Another, a self-contained inflatable that can often be implanted under local anesthetic, consists of cylinders that are filled with a sterile fluid. It requires some dexterity to inflate and deflate and is not as rigid as the other implants.
Surgery for the fully inflatable implant usually requires hospitalization and general anesthesia. It involves implanting the cylinders in the penis, a fluid reservoir under the stomach muscles, and a pump in the scrotum. Squeezing the pump several times forces saline solution from the reservoir into the cylinders. The penis will remain erect until the solution is forced back into the reservoir. Dr. Lehrhoff calls this the best of the implants - it most closely resembles a normal erection - and says it requires one incision about three inches long. Dr. Lizza says the cost of implants is between $3,000 and $5,000 for the devices, plus additional fees for surgery, hospitalization and anesthesia.
A vacuum pump device, patented in the '40s, works by placing the penis in a tube and pumping air out to create a vacuum. It increases blood flow, resulting in an erection. A ring is then slipped on the penis to prevent the blood from draining. There are no serious side effects, but Dr. Rosen notes that "it is awkward and mechanical, and produces erections that are not as firm as most men would like." The device costs about $400.
Caverject and the other prostaglandins require an injection into the side of the penis about 10 minutes before having intercourse. The dosage must be worked out in the doctor's office and may require a couple of visits. The medicine, sold in a six-pack for about $25 per dose, is usually covered under insurance and prescription plans.
The Muse System, manufactured by Vivus, employs an eye dropper-type device to insert a pellet of prostaglandin into the urethra. Lehrhoff says it will be available in February and will cost $25 to $30 for each dose.
Beginning in the 1980s, testosterone was traditionally given to men with erectile problems, and it helped those with low hormone levels. But that seems to be a problem for less that 10 percent of men.
Traditional remedies like yohimbine, which is made from the bark of a tree, have long been used in Africa and Central America. Yohimbine has been used in the U.S. since the 1920s, and is sold in health food stores. Rosen, who is directing a study on it, says it was found to be unreliable, even as to how much gets into the blood stream. He adds that the drug works systemically - not specifically as a sexual stimulant - and that some men report becoming nervous and even anxious. When it is effective, only 50 percent of men report improved erections.

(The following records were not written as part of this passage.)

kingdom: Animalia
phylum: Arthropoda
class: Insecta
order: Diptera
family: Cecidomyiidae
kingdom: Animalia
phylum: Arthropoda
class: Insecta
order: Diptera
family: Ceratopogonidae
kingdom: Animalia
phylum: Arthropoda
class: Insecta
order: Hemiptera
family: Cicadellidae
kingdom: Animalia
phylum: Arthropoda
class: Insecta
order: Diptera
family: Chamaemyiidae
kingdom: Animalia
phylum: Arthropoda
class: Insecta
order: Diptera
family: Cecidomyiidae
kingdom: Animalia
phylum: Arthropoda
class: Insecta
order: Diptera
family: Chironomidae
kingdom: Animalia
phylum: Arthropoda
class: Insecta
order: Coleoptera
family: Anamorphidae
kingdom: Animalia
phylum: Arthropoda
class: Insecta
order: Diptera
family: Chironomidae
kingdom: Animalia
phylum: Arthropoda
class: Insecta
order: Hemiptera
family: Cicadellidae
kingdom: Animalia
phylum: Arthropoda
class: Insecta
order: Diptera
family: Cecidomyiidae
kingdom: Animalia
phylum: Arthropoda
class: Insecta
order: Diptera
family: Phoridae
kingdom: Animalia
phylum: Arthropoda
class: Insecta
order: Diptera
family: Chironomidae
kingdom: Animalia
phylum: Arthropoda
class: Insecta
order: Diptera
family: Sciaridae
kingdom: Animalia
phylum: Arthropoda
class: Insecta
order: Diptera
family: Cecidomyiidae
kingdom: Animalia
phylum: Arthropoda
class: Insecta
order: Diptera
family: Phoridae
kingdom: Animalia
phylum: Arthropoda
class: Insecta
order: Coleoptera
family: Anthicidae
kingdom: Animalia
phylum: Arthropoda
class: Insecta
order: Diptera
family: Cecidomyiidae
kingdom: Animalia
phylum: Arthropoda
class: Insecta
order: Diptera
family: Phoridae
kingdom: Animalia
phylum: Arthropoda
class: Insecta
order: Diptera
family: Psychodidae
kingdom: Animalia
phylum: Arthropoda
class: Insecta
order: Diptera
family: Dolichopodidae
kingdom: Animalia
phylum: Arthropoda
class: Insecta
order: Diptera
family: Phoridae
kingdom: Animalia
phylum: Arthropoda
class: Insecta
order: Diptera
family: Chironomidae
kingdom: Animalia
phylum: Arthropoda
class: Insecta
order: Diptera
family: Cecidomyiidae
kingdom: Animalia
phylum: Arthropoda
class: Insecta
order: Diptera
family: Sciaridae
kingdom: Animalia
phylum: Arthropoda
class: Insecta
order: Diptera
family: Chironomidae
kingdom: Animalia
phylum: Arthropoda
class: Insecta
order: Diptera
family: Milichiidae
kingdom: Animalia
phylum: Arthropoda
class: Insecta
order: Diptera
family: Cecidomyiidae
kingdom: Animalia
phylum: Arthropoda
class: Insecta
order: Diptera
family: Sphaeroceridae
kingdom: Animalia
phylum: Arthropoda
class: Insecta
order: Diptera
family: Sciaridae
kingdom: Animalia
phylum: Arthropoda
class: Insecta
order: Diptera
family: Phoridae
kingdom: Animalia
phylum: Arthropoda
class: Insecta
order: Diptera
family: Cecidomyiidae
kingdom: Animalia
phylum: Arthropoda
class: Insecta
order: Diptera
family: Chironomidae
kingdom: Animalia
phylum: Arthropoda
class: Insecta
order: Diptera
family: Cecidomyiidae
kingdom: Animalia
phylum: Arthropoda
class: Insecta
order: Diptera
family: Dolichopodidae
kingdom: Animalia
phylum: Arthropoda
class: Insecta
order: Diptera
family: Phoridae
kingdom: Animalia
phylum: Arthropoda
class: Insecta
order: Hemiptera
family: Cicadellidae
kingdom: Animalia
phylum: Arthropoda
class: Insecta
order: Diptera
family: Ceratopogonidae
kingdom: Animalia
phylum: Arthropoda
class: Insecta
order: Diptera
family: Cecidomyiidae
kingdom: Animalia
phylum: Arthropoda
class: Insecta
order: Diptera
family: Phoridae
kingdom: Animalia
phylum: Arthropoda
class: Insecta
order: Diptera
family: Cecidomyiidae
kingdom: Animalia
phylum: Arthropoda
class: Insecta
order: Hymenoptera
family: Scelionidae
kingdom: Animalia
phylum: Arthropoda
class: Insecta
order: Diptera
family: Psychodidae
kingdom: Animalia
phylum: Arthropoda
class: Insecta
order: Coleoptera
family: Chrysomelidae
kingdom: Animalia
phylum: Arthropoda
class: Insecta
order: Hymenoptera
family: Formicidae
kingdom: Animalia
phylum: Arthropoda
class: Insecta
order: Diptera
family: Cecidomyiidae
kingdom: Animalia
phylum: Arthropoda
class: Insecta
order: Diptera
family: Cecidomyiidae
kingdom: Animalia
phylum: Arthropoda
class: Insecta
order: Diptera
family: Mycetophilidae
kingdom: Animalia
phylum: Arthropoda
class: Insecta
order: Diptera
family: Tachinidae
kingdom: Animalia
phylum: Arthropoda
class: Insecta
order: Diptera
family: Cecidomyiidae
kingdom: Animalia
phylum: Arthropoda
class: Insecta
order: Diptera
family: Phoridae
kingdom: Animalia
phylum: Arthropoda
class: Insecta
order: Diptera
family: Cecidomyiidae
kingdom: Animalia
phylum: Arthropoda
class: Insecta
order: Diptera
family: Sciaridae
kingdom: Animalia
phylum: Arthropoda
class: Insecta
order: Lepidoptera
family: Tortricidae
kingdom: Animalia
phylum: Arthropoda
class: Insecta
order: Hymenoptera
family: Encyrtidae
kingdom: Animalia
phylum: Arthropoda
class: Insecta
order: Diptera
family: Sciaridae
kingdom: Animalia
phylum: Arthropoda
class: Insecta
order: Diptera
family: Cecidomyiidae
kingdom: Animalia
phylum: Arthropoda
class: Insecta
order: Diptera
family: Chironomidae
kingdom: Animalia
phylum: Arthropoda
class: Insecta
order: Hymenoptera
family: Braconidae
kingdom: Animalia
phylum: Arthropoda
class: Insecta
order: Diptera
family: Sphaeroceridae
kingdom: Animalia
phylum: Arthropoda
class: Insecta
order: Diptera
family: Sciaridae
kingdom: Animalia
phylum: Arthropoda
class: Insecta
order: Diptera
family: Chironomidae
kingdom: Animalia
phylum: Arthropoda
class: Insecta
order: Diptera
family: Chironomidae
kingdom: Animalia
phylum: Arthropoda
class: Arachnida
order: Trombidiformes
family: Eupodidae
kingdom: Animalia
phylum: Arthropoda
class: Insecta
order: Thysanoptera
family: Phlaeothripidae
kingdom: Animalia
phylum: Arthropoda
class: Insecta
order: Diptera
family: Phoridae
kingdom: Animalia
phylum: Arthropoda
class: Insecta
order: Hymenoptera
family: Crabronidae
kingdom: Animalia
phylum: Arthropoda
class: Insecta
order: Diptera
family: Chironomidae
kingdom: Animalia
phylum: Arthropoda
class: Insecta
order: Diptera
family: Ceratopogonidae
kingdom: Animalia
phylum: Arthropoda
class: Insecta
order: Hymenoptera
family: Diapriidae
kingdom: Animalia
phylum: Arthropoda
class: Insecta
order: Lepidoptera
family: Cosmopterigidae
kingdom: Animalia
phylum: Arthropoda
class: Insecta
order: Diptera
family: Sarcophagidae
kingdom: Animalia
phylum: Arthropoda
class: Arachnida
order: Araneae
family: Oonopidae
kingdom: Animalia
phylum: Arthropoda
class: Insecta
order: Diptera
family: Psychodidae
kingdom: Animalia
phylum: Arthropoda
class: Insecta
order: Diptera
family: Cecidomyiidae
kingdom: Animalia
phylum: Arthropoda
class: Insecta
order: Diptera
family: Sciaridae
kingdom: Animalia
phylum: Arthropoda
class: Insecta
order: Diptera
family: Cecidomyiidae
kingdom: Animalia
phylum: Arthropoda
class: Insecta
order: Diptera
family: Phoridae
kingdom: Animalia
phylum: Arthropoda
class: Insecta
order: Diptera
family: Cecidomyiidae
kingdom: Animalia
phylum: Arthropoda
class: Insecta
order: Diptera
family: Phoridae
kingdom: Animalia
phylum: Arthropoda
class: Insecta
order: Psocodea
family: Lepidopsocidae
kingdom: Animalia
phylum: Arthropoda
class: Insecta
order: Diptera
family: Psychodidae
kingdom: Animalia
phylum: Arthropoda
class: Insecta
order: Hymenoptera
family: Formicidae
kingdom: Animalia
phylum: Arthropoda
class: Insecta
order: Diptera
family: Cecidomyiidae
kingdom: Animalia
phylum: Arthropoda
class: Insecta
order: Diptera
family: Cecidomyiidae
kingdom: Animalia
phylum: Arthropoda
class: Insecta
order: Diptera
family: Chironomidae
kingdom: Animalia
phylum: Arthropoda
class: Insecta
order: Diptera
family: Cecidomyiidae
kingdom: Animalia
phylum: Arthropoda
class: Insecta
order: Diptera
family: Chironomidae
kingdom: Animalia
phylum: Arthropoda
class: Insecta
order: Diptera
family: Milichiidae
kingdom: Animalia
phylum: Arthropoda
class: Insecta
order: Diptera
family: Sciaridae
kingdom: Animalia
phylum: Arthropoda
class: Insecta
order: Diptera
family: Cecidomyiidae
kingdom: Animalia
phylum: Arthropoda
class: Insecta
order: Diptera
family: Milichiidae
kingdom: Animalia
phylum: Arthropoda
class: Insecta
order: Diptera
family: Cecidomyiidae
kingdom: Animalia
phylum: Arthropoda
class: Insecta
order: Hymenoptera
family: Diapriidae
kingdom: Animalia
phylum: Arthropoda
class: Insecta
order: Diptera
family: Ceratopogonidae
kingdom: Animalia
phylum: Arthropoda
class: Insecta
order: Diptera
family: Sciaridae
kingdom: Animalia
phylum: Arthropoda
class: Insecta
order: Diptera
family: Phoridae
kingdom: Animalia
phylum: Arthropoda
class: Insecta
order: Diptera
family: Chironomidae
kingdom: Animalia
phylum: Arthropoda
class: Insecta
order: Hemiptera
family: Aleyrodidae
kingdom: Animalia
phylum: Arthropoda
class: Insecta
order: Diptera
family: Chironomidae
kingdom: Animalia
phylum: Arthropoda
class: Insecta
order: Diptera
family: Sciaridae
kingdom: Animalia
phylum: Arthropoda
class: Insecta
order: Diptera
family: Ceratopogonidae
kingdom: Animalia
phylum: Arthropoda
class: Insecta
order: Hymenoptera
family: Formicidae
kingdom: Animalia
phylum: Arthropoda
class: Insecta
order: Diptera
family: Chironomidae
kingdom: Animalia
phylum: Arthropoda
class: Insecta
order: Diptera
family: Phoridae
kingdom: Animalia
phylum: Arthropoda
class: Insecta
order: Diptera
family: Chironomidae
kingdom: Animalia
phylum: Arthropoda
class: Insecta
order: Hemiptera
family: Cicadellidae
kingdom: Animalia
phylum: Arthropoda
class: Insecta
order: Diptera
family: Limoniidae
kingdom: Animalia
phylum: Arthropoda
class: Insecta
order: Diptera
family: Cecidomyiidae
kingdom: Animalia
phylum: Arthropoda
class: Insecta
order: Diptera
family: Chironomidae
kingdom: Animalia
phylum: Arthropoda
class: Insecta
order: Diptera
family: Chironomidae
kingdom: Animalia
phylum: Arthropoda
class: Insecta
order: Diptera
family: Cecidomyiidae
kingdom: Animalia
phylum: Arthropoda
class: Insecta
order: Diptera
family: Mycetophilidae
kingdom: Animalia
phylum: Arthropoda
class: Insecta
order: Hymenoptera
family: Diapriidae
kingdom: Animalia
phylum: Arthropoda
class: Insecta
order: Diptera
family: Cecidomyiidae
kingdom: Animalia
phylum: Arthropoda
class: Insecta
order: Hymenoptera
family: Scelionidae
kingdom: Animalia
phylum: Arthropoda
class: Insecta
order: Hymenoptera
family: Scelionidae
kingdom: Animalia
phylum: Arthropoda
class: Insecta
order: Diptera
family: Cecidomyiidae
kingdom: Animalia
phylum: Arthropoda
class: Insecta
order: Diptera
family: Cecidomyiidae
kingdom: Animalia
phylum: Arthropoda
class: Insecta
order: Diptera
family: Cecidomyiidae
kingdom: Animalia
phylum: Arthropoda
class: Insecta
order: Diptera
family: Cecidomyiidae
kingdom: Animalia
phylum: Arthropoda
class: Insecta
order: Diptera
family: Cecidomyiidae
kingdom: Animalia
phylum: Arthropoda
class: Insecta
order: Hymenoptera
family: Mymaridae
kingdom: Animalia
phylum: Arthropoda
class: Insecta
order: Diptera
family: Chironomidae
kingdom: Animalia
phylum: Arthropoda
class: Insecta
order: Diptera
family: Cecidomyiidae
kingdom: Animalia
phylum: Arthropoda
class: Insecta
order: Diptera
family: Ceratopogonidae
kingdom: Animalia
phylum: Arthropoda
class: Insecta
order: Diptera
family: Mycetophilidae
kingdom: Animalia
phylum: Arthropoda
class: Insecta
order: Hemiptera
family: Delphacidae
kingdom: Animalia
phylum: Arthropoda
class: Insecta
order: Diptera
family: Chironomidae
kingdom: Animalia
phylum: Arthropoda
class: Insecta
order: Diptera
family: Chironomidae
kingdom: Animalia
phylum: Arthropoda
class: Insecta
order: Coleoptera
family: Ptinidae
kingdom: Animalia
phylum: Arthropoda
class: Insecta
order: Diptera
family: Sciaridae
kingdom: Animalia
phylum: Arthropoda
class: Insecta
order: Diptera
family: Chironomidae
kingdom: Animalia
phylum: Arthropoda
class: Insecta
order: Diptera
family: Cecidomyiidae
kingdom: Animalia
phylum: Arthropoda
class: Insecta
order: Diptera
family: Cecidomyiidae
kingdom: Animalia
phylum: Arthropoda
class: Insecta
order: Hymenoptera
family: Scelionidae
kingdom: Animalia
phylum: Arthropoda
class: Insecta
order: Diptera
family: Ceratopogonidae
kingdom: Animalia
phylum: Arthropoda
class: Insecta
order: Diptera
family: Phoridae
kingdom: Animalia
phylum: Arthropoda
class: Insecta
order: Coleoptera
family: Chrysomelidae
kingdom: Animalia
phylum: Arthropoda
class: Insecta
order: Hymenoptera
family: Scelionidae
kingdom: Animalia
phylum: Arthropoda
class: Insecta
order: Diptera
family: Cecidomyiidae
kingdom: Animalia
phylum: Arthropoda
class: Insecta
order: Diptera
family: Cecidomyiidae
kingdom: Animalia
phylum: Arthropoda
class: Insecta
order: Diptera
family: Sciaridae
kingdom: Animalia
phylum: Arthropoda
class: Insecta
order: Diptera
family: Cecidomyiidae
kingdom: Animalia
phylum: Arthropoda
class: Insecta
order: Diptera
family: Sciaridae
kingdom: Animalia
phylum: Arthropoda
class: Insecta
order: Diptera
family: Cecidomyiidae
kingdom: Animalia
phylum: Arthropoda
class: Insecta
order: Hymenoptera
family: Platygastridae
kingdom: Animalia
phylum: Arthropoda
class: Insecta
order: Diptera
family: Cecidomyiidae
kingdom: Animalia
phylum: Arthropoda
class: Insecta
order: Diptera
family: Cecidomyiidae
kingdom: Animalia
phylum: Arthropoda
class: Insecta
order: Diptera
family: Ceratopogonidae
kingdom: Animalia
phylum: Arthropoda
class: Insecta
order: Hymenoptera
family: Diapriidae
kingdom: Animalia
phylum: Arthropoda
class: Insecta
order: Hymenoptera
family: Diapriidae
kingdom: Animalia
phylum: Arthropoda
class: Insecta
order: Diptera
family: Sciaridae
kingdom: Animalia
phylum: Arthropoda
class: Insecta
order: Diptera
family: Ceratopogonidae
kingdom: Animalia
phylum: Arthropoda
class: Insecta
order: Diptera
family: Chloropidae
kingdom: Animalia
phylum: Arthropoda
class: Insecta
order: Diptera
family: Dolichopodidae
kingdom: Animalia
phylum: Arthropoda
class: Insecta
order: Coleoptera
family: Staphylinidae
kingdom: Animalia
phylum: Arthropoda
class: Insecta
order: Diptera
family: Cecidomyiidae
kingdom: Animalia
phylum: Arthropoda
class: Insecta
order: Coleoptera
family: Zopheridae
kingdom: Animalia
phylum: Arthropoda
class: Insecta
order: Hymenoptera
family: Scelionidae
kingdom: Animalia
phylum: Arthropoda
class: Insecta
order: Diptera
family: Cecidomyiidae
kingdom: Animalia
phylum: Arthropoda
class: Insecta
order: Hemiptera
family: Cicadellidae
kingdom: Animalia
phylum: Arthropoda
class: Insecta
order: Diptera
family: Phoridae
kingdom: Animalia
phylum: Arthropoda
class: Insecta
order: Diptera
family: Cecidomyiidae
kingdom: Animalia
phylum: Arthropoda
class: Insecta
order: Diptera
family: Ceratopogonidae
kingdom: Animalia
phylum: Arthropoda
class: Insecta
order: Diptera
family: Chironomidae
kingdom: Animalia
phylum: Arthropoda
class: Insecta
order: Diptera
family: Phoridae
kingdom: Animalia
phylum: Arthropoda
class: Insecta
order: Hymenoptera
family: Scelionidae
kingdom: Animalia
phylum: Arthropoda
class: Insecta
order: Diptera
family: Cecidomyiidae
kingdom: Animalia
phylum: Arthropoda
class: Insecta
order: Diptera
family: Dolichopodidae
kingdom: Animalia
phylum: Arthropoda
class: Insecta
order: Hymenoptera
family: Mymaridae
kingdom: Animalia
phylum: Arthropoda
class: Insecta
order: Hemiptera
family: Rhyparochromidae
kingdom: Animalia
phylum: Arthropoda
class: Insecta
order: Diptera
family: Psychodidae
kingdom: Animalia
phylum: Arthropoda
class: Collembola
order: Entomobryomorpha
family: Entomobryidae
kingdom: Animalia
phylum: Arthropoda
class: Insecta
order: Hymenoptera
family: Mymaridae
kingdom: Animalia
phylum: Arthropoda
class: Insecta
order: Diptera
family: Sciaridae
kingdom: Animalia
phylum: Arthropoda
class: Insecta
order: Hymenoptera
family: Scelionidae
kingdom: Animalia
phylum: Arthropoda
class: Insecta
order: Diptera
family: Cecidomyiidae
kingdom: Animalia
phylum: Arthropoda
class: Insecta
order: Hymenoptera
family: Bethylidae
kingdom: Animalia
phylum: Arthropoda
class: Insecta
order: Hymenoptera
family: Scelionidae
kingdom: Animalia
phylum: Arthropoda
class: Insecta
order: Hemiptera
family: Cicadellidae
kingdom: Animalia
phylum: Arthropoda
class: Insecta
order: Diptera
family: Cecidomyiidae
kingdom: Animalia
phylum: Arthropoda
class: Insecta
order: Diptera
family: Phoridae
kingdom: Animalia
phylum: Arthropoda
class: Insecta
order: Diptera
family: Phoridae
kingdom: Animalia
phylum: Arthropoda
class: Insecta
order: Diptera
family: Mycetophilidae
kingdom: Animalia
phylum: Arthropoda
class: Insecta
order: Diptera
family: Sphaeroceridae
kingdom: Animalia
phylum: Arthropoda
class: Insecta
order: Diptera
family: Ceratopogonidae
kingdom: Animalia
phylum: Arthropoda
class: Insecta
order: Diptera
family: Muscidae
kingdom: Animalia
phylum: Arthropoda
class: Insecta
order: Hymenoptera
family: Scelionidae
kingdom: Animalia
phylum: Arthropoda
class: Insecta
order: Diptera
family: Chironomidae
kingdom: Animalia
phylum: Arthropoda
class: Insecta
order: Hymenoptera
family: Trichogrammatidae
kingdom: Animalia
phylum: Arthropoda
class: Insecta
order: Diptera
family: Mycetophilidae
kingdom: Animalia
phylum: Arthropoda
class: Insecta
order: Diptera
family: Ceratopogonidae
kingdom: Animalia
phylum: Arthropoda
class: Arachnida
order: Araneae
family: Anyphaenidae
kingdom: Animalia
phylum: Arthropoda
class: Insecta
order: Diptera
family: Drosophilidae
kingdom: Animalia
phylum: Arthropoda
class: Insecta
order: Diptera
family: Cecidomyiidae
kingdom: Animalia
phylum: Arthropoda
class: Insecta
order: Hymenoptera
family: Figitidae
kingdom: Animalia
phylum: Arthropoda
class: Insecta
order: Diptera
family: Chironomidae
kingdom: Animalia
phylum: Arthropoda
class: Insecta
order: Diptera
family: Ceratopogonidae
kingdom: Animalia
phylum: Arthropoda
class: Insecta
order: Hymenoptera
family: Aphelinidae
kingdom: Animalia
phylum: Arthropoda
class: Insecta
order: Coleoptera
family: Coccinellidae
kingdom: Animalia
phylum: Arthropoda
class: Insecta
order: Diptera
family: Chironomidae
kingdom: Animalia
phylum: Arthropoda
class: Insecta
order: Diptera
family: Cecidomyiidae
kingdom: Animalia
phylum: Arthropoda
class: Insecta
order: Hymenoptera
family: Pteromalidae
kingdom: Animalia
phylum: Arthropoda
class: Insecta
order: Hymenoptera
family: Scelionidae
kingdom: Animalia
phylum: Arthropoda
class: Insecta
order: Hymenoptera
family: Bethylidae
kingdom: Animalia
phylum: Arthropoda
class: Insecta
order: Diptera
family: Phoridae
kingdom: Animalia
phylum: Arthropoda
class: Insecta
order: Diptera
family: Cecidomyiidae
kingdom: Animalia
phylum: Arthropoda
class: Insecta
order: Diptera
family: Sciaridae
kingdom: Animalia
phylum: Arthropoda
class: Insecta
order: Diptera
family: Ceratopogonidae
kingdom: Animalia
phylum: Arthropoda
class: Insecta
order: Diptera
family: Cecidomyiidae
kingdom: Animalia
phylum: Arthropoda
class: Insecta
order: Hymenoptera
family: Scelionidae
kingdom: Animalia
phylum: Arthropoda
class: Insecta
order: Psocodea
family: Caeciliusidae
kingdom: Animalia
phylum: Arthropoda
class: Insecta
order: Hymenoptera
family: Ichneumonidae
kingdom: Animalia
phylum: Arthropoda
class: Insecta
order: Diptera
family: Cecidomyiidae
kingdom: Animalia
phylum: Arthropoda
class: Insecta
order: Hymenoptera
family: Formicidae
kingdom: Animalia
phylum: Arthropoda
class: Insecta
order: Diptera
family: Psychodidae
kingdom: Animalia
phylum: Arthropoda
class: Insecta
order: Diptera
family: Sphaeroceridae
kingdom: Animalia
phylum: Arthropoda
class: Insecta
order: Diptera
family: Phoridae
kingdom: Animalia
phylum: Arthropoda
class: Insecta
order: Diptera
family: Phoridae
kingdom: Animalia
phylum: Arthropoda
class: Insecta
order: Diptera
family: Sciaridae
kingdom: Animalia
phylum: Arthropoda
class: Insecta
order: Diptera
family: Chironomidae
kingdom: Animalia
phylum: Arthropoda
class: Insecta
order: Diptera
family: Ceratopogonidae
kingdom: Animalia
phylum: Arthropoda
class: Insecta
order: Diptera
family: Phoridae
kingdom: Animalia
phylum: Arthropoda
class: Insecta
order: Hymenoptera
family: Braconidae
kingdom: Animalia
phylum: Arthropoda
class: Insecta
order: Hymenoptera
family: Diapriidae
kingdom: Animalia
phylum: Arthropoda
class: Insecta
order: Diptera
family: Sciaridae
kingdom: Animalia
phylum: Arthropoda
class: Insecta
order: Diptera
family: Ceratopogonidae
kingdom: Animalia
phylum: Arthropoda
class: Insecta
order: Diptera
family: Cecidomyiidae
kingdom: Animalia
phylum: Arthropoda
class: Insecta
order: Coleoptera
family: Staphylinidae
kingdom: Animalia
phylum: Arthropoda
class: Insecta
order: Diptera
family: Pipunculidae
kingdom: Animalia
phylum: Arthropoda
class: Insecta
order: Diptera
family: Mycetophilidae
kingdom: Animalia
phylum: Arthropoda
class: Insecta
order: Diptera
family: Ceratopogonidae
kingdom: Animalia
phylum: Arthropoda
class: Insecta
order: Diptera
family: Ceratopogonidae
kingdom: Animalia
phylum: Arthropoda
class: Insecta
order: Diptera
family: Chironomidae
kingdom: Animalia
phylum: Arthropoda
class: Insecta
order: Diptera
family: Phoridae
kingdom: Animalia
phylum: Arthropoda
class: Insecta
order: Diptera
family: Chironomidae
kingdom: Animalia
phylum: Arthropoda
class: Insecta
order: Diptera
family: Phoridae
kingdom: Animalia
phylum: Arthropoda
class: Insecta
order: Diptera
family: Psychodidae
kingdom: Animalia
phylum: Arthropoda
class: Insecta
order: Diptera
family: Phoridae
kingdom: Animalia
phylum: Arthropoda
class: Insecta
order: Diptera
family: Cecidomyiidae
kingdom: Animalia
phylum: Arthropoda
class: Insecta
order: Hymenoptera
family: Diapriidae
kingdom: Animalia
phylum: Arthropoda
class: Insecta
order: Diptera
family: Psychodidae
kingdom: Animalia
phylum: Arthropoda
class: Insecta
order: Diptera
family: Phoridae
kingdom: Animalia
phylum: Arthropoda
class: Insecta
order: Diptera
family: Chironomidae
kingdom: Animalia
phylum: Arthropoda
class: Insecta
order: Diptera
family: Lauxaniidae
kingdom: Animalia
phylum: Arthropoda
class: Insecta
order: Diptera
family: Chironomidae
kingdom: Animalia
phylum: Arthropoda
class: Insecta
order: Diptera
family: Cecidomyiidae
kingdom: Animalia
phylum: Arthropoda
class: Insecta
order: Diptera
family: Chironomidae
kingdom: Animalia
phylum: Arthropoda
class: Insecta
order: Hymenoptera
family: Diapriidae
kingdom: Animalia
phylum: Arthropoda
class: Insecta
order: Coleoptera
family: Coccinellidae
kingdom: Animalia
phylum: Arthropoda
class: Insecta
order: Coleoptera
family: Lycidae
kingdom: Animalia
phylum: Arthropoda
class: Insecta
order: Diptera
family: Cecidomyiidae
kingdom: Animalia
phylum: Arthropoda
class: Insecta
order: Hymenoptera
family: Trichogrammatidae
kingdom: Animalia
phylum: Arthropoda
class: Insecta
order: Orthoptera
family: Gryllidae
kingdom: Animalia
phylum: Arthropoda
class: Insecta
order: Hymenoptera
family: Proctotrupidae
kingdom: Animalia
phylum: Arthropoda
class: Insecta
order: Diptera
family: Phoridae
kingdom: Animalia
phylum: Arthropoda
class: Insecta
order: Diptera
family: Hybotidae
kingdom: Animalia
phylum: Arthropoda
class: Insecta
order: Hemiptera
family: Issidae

Lehrhoff notes that European specialists at the International Society for Impotence Research in November told their American colleagues they weren't using yohimbine correctly. The Europeans give eight doses a day, while in the U.S., the FDA has approved only three a day.
Some physicians are trying combinations of drugs. Lehrhoff says he uses a mixture of yohimbine and Trazadone, a tranquilizing sedative that has a side effect of prolonged erections.
Topical ointments containing such ingredients as prostaglandin E, minoxidil, or herbs are also used. But none of the experts interviewed thought they compared well to other therapies.